PARIS: Déficit inédit et dépenses de santé exponentielles, mais aussi allongement du congé paternité et lancement d'une cinquième branche dédiée à la dépendance : voici les principaux traits du projet de budget de la Sécu 2021, qui arrive mardi devant l'Assemblée nationale.
Un déficit hors norme
Pour l'année en cours, le déficit de la Sécu est estimé à 44,4 milliards d'euros (contre un peu plus de 5 milliards en 2019), avec 30 milliards pour la branche maladie et 7,9 milliards pour la branche retraite.
Depuis l'arrivée du Covid-19 en France, le retour à l'équilibre a été relégué au statut d'objectif de « la vie d'avant » pour deux raisons : les dépenses de santé ont, en toute logique, explosé (+ 10 milliards) et les ressources de la Sécurité sociale, pour une large part composées des cotisations sociales, ont été largement affectées par la forte hausse du chômage et le maintien au chômage partiel de nombreux salariés (- 27 milliards).
Et selon le projet de loi de financement de la Sécurité sociale (PLFSS), en l'état, le déficit pour 2021, « encore très fortement marqué par la crise sanitaire », s'élèverait encore à 27,1 milliards d'euros. Il faudra y ajouter l'impact des couvre-feux depuis vendredi minuit pour 20 millions d'habitants des grandes métropoles.
Une crise sanitaire de plus en plus coûteuse
Achats de masques, remboursements de tests, arrêts de travail, soutien au personnel soignant et à l'hôpital... Le coût de l'épidémie de Covid-19 n'en finit pas de grimper et dépassera les 10 milliards d'euros cette année.

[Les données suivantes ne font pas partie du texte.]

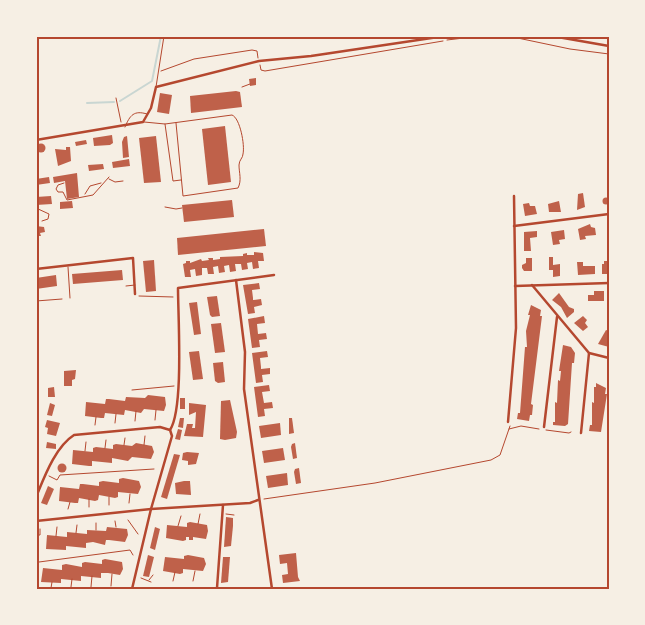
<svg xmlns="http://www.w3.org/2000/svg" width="645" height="625" font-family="'Space Grotesk',sans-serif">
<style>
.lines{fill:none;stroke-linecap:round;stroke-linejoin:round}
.stream{stroke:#c9d6d2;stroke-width:2}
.building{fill:#bf614a}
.path{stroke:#b5482f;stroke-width:1}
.service{stroke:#b5482f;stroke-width:1}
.minor{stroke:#b5482f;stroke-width:2.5}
.neatline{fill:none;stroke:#b5482f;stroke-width:2}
</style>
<rect width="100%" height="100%" fill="#f6efe4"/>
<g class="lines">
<!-- stream -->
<g class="stream">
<polyline points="120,101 152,81 161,36"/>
<polyline points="87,103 114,102"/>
</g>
</g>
<!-- building -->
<g class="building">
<polygon points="256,78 256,85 250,86 249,79"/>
<polygon points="236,91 240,92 242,107 191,113 190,96"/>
<polygon points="160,93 172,95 169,114 157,112"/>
<polygon points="225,126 231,182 208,185 202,129"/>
<polygon points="112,135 113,143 110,145 94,146 93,138"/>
<polygon points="127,136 129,157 123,158 122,142 124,137"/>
<polygon points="156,136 161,182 144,183 139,138"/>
<polygon points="86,140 87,144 76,146 75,142"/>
<circle cx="41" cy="148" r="4.5"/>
<polygon points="66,147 70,147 71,161 58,166 55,149 66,150"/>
<polygon points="129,159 130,166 113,168 112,162"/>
<polygon points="103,164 104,169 89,171 88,165"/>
<polygon points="77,173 79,197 67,199 65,181 54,183 53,177"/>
<polygon points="49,177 50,183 36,185 36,179"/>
<polygon points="583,193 585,207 577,210 578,194"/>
<polygon points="51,196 52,204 36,205 36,197"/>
<circle cx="606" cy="201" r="3.5"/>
<polygon points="232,200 234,217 184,222 182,205"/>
<polygon points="72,201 73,208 60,209 60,202"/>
<polygon points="559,201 561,212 549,212 548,204"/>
<polygon points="529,203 530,206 535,206 537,214 525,216 523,204"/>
<polygon points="590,224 591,227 595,228 596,235 585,236 586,239 580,240 578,229"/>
<polygon points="36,226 44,227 45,232 40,233 41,236 36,236"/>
<polygon points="264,229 266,246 178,255 177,238"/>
<polygon points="564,230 565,239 559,240 560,244 553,245 551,232"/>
<polygon points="537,231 537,237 530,238 531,251 524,251 524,232"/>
<polygon points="254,252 263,253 264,261 258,261 259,268 253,269 252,262 247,263 248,269 242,270 241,264 235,264 236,271 230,272 229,265 224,266 225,272 219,273 218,266 213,267 214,274 208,274 207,268 202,268 202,275 196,276 195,269 190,270 191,277 185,277 183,264 186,263 186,261 190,261 190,263 201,259 202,261 209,260 208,258 213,258 213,260 220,259 220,257 243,256 243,254 247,253 247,255 254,255"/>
<polygon points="549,257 553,257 553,265 560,264 560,276 553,277 553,270 549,270"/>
<polygon points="526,258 532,258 532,271 524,271 522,268 522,265 526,263"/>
<polygon points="154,260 156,291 146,292 143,261"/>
<polygon points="604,261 609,261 608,274 602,274 602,264 604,264"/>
<polygon points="577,262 583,262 583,266 595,266 595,274 578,275"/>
<polygon points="122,270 123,280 73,284 72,274"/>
<polygon points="56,275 57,286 36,289 36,278"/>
<polygon points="259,283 260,289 252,290 253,298 253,300 261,299 262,305 254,307 255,313 248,314 243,285"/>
<polygon points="594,291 604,291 604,301 588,301 588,295 594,295"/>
<polygon points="559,293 569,307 574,309 574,312 567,318 561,307 552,300"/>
<polygon points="217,296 220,316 212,317 210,315 207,297"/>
<polygon points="197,302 201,334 194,335 189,303"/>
<polygon points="531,305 541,310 540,316 542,316 531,404 533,405 532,415 530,415 529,421 517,419 518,413 520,413 525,347 527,347 526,331 530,315 528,315"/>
<polygon points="264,316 265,323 257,324 258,334 266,333 267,339 259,340 260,347 252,348 248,319"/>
<polygon points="583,316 587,320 585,323 588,327 583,331 574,323"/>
<polygon points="221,323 225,352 215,353 211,324"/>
<polygon points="606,330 609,331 609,347 598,344"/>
<polygon points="563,345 571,347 575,353 574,363 572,363 568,424 565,426 553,425 553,422 555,422 555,402 557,403 558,380 560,381 561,371 559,371"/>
<polygon points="199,351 203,379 193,380 189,352"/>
<polygon points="267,351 268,357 260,358 261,367 261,369 270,368 270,374 262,375 263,382 256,383 252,353"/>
<polygon points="223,362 225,382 218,383 215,381 213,363"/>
<polygon points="76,370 75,379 72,380 72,386 64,386 64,371"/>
<polygon points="596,383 606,388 605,394 607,394 601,432 589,431 590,425 592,425 592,402 594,403 594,387 596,387"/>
<polygon points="269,385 270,391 262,392 264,403 272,402 273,408 264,409 265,416 258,417 254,387"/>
<polygon points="54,387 55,397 48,397 48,388"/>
<polygon points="148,395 165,397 166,405 164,411 144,409 141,413 125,410 124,415 105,413 104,418 101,418 85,416 86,402 105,404 106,399 109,399 125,401 126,397 145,398"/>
<rect x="180" y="398" width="5" height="11"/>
<polygon points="230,400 237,432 236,438 225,440 220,439 221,401"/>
<polygon points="50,403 55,405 52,416 47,415"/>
<polygon points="189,403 206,405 203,437 184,436 187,424 193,424 192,428 195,428 196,412 189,415"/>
<polygon points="180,418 184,418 183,428 178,427"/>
<polygon points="289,418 292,418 294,433 289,434"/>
<polygon points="47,420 60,423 56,436 47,434 48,428 45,427"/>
<polygon points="280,423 281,435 261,438 259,426"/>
<polygon points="178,429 182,430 180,440 175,439"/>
<polygon points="47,442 56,444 56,449 46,448"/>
<polygon points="136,443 152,446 154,452 151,459 132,457 128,461 112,458 112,463 92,461 92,466 89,466 72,464 73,450 93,452 93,448 96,447 113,449 113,445 116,444 132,446"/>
<polygon points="295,443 297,458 293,459 291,447 292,444"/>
<polygon points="283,448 285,460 264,463 262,451"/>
<polygon points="187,452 199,453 196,464 188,465 188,461 182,460 183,453"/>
<polygon points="174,454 180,455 167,499 161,497"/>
<circle cx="62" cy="468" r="4.5"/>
<polygon points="299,468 301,483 296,484 294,472 295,469"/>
<polygon points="287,473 288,485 268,488 266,476"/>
<polygon points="123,478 139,481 141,487 138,494 118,492 118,497 115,498 99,495 98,500 95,501 79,498 78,503 75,503 59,501 60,487 79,489 80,484 83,484 99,486 99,482 103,481 119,483 119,479"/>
<polygon points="184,481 190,481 191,495 176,494 175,483"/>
<polygon points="48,486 54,489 47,505 41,503"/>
<polygon points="226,517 233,518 233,526 231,546 224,547"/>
<polygon points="190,522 207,525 208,531 206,539 193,537 193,540 189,540 189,537 186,537 186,540 183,541 166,538 167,525 187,527 187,523"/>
<polygon points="107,527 127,529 128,535 125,542 109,540 106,540 105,545 93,542 86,543 86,548 66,546 66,550 46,549 47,535 67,537 67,532 87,534 87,530 106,531"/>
<polygon points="155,527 160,529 155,550 150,548"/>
<polygon points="296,553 298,577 300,581 283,583 282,575 288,574 287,563 280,564 279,555"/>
<polygon points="148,555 154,557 149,577 143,576"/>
<polygon points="188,555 204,558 206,564 203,571 183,569 183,573 180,574 163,571 165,557 184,559 184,556"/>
<polygon points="223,557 230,557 228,582 221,583"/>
<polygon points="105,559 122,562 123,569 120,575 108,573 101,573 101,578 81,576 81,581 61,579 61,583 41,582 43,568 62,570 62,565 66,564 82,567 82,563 85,562 102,564 102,560"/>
</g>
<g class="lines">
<!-- path -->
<g class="path">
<polyline points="508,36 570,49 609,54"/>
<polyline points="447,40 481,36"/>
<polyline points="260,65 261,70 265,71 443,41"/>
<polyline points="161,71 194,59 252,50 257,51 258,58"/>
<polyline points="242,87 250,84"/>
<polyline points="116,98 121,122"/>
<polyline points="109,179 115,182 123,181"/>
<polyline points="64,183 58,185 56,189 58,192 63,192 67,200 93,195 109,177"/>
<polyline points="85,194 90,186 101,183"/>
<polyline points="165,207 176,209 182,208"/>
<polyline points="36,208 49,214 48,219 42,221"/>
<polyline points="139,296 173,297"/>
<polyline points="36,301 62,299"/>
<polyline points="132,390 174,386"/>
<polyline points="155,420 156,410"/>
<polyline points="135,421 136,411"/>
<polyline points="115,423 116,414"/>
<polyline points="95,425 96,417"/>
<polyline points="509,429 521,426 539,429"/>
<polyline points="546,430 569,433 571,432"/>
<polyline points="124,445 125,438"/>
<polyline points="144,445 145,436"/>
<polyline points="105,448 106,440"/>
<polyline points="85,451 86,442"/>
<polyline points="49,476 57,480 60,475 154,469"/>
<polyline points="264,499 375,483 491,460 500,455 510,426"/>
<polyline points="129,503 130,494"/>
<polyline points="109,505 109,497"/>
<polyline points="89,507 89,499"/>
<polyline points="68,509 70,502"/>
<polyline points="226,514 234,515"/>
<polyline points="128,520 138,534"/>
<polyline points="115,521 116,527"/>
<polyline points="198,524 200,514"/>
<polyline points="178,526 181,516"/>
<polyline points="96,530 96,523"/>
<polyline points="76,533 77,525"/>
<polyline points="36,535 40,535 40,529"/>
<polyline points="56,536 57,527"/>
<polyline points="39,562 130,550 133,555"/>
<polyline points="141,578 151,582"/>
<polyline points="149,580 153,575"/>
<polyline points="173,581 175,572"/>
<polyline points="193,581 195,571"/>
<polyline points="111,586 112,574"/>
<polyline points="71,587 72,579"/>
<polyline points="91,587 92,576"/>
<polyline points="51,588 52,582"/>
</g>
<!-- service -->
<g class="service">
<polyline points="156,87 164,36"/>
<path d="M144,122L165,124L232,115C240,118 245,145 243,154C243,158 239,160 239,165C239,173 242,180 238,188L183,196L176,123"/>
<polyline points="165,124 173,181 181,180"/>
<path d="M125,127C130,115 134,110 147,114"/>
<polyline points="68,267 70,298"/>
<polyline points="126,286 135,285"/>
</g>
<!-- minor -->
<g class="minor">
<polyline points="552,36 609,46"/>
<polyline points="36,140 143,122 151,108 156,87 259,61 311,56 445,36"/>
<polyline points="514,226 609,214"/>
<polyline points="36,269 133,258 135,294"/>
<polyline points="236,280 245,352 244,389 272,589"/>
<polyline points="532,285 589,353 609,358"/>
<polyline points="515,286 609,283"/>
<polyline points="508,422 516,328 514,196"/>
<polyline points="544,427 557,317"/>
<path d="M170,430C184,409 178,317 178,288L274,275"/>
<polyline points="581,433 589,353"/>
<path d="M36,497C44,478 55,447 74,435L160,427L170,430L172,436L151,509L132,589"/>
<polyline points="36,521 151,509 250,503 258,500"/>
<polyline points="187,589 217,588 223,505"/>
</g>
</g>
<!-- border -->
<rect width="645" height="625" fill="none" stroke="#f6efe4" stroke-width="75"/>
<rect x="38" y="38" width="570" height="550" class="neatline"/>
</svg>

Une somme à laquelle s'ajoute un peu plus d'un milliard dédié à financer les premiers engagements du « Ségur de la Santé ».
Soit une hausse de l'Ondam (Objectif national des dépenses d'assurance maladie) de 7,6% pour cette année, contre +2,45% dans le PLFSS initial, voté fin 2019.
Et comme ni l'année ni l'épidémie ne touchent à leur fin, une révision à la hausse de ces dépenses est encore probable.
Même chose pour 2021 : 4,3 milliards d'euros ont été budgétés pour notamment les masques, les tests et l'éventuelle campagne de vaccination, si vaccin il y a.
S'ajoutent pour l'année prochaine 7,9 milliards d'euros pour financer les « accords de Ségur », signés en juillet.
Au total, le gouvernement prévoit un Ondam en hausse de 3,5% en 2021.
Un congé paternité boosté
Emmanuel Macron a déjà vendu la mèche : à partir de juillet prochain, la durée du congé pour un père - ou le second parent - d'un enfant à naître ou adopté passera de 14 à 28 jours, dont 7 obligatoires.
Les trois jours du congé de naissance seront toujours à la charge de l'employeur, et les 25 jours restants seront indemnisés par la Sécurité sociale. Comme c'est déjà le cas, sept jours supplémentaires seront ajoutés dans le cas d'une naissance multiple.
Le coût de la mesure pour la branche famille est de 260 millions d'euros l'an prochain, puis 520 millions en 2022, en année pleine.
La dépendance obtient sa branche, à défaut de financement
Le PLFSS acte la création d'une cinquième branche de la Sécurité sociale, dédiée à la prise en charge de la perte d'autonomie.
Elle doit venir s'ajouter aux quatre branches existantes : maladie, retraite, famille, accidents du travail.
Elle est pour 2021 uniquement financée par les crédits de solidarité pour l'autonomie (CNSA), ainsi que ceux dédiés à l'allocation d'éducation de l'enfant handicapé, AEEH.
Le ministre des Solidarités, Olivier Véran, avait promis « au moins un milliard d'euros » en plus pour cette branche, loin des 9 milliards qu'il faudrait ajouter d'ici 2030 au vu de l'augmentation du nombre de personnes âgées.
Autres mesures
Les passages aux urgences ne nécessitant pas d'hospitalisation feront l'objet à partir de l'an prochain d'un « forfait » d'un montant fixe, qui remplacera l'actuel « ticket modérateur » laissant à la charge du patient 20% du coût de ses soins.
Douze nouvelles maisons de naissance vont être créées en France, avec une enveloppe de 2 millions d'euros, portant à vingt le nombre de ces lieux qui permettent des accouchements sans hospitalisation.
Le provisoire s'inscrit dans la durée : les téléconsultations, multipliées par 100 au mois d'avril, resteront encore prises en charge à 100% par la Sécu pendant 2 ans.
L'allocation supplémentaire d'invalidité (ASI) sera augmentée pour passer en 2021 à 800 euros par mois (contre 750 euros actuellement).